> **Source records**

-.-.-

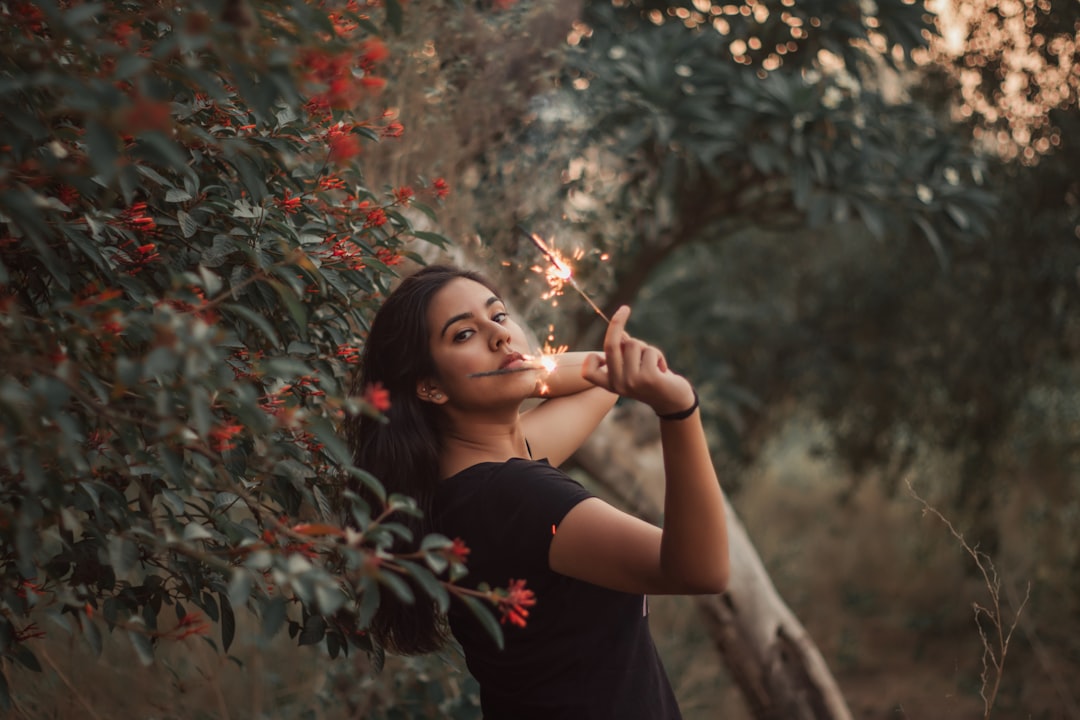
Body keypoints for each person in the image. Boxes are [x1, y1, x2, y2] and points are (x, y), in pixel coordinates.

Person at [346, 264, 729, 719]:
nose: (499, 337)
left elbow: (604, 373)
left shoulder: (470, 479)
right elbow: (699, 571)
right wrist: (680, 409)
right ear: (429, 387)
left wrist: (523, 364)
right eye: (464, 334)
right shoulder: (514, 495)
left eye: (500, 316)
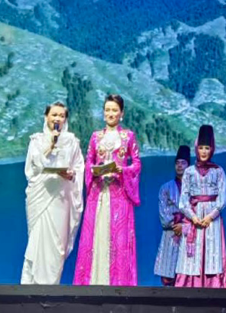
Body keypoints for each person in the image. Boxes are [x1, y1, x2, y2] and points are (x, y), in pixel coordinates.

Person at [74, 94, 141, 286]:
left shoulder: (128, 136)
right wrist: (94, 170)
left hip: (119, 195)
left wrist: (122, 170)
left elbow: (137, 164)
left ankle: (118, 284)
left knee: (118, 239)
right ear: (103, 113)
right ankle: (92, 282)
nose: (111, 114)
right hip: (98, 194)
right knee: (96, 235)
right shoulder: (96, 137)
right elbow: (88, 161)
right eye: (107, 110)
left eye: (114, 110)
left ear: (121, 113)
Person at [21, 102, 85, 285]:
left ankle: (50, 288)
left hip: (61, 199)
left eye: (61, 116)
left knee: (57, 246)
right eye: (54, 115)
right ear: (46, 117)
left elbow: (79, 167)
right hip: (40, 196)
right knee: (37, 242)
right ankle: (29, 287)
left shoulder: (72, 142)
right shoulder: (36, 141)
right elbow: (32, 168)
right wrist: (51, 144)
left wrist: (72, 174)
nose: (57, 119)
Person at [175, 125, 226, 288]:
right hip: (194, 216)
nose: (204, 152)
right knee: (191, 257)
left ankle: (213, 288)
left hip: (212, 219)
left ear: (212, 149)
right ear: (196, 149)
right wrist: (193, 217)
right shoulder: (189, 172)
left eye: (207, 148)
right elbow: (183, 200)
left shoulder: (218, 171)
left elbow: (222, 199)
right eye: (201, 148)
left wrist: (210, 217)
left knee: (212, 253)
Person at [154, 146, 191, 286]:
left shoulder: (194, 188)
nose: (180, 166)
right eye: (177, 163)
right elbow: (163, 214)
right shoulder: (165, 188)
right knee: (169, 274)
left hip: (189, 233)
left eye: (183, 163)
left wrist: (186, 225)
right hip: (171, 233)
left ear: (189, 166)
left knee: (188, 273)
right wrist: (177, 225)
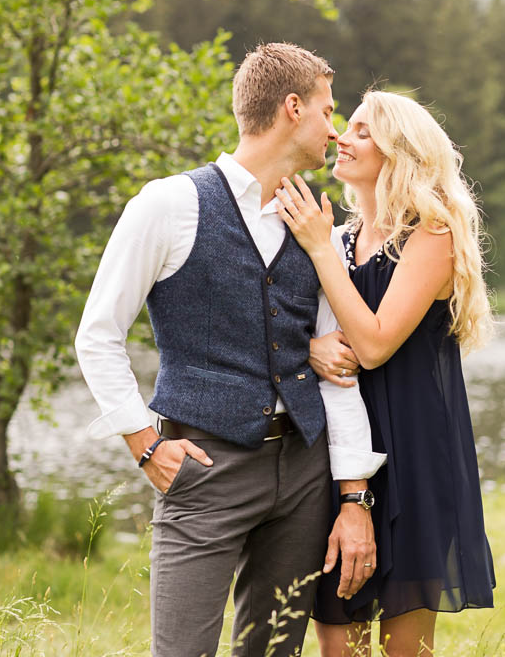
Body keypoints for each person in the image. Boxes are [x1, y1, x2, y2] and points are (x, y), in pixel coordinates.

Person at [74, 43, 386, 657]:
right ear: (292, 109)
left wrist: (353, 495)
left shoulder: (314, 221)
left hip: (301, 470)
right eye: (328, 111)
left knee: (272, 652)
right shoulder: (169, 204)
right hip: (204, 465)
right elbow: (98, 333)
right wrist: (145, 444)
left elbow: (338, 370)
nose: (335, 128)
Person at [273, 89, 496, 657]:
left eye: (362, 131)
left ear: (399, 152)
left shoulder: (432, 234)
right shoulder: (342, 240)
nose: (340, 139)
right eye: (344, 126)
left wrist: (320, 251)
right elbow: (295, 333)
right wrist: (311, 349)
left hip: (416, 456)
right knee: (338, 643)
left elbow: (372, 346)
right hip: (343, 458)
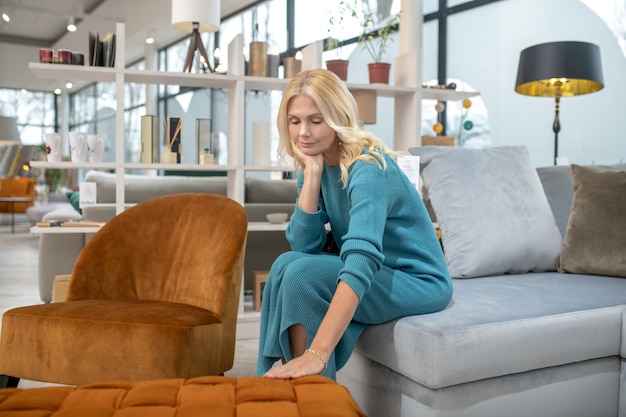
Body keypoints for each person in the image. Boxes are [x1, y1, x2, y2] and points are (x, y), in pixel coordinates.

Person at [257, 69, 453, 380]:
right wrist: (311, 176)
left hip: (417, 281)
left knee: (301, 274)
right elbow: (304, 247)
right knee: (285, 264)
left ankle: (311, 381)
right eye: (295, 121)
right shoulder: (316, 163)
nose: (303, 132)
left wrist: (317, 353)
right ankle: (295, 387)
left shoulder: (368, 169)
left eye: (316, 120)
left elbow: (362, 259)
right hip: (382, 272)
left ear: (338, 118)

-.-.-

> **WORK TO BE COMPLETED**
Would you please reproduce the entries above, starting at the line with "right eye: (464, 334)" and stopping after the line with "right eye: (107, 110)"? Omit any pictures.

> **SOLUTION TO THIS TASK**
right eye: (464, 334)
right shoulder: (514, 495)
left eye: (500, 316)
Body keypoints for each person in the image. Boxes are [x1, y1, x2, y2] and points are (x, y), in pixel coordinates.

Person at [74, 94, 141, 286]:
left shoulder: (128, 136)
right wrist: (94, 170)
left hip: (119, 195)
left wrist: (122, 170)
left elbow: (137, 164)
left ankle: (118, 284)
left knee: (118, 239)
right ear: (103, 113)
right ankle: (92, 282)
nose: (111, 114)
right hip: (98, 194)
right knee: (96, 235)
right shoulder: (96, 137)
right elbow: (88, 161)
right eye: (107, 110)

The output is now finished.